The good, the bad and the most likely: projecting the 2014 football season for Utah State
Laura Seitz, Deseret News
The Aggies are less than a week away from a huge clash against the University of Tennessee. That gives us enough time to break down each of the possible scenarios facing Utah State in what I like to call the good, the bad and the most likely.
Utah State overcame long odds a year ago to have a successful season even with the losses of some very key players due to injury during the course of the season. The short-handed Aggies ended up making an appearance in the Mountain West Conference championship game before falling 24-17 to Fresno State. They bounced back to secure a 21-14 win over Northern Illinois in the San Diego County Credit Union Poinsettia Bowl and a 9-5 record for the year.
This time around, senior quarterback Chuckie Keeton and running back Joe Hill are back on the field and looking to pick up where they left off when each had their seasons end so abruptly. That should bode well for the people of Logan, Utah, and Aggie fans everywhere.
While they were hit hard by graduation on the offensive line, the Aggies have plenty of talent returning on the offensive side of the ball. While back-up quarterback Darell Garretson led the Aggies to a solid season, the success or failure of Utah State rests on Keeton's shoulders. Keeton was in the middle of a monster season last year when he tore his ACL in a game against the BYU Cougars. Before the injury, he completed 69.4 percent of his passes for 1,388 yards and 18 touchdowns to just two interceptions. He also registered 241 yards and a pair of scores on the ground as one of the best dual-threat quarterbacks in the nation. Playing alongside him in the backfield will be running back Hill. Hill is an impressive back with a substantial amount of potential. He isn't the only skill-position player with the ability to make plays, however. The Aggies return three of their best five receivers in Brandon Swindall, JoJo Natson and Ronald Butler. Natson isn't a big target, but he led the team with 59 receptions for 395 yards and two scores. While Swindall didn't have as many catches or yards as Natson, he did lead the team with six touchdowns receptions.

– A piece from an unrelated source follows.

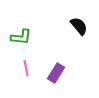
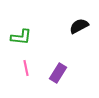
black semicircle: rotated 78 degrees counterclockwise
purple rectangle: moved 2 px right
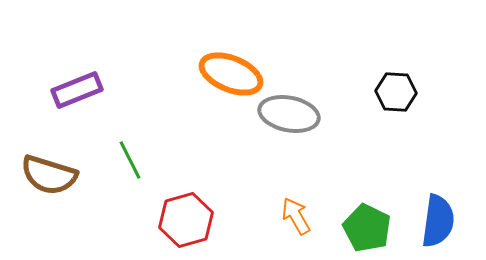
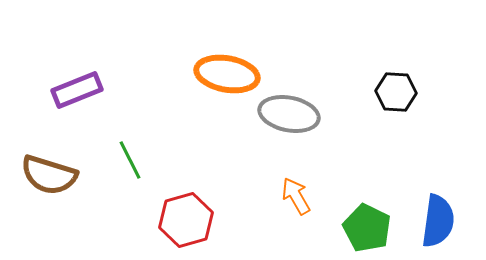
orange ellipse: moved 4 px left; rotated 12 degrees counterclockwise
orange arrow: moved 20 px up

The defensive side of the ball also has its fair share of returning starters who made a big impact in 2013. The talent starts on the defensive line where B.J. Larsen and Jordan Nielsen are back. While neither has stats that will blow you away, they are both fantastic at controlling the line of scrimmage and opening up lanes for linebackers to make plays. That kind of pressure up front will leave plenty of space for Kyler Fackrell, and brothers Nick Vigil and Zach Vigil to hit everything that moves. All three are sure tacklers who can get into the backfield and create problems for opposing offenses.
With so much returning talent, the best-case scenario for the Aggies is a Heisman-caliber season from Keeton and a shot at an undefeated season. They do have three very tough road games against Tennessee, BYU and Boise State, but all three are winnable if Utah State can play mistake-free football. If the offense struggles to get it done on occasion, the Aggies can lean on its gifted front seven to carry the team to help bring wins.
While more than a handful of stars return to the field for Utah State, the Aggies were still hit very hard by graduation. Only one full-time starter on the offensive line is back in Kevin Whimpey. With two of their most important players on the mend, the line will have to gel quickly to make sure they can stay totally healthy. Also gone on offense are leading rusher Joey DeMartino (1,221 yards and 13 touchdowns), as well as the two leading receivers based on yards in Travis Reynolds (51 catches, 832 yards, four touchdowns) and Travis Van Leeuwen (52 catches, 661 yards, three touchdowns).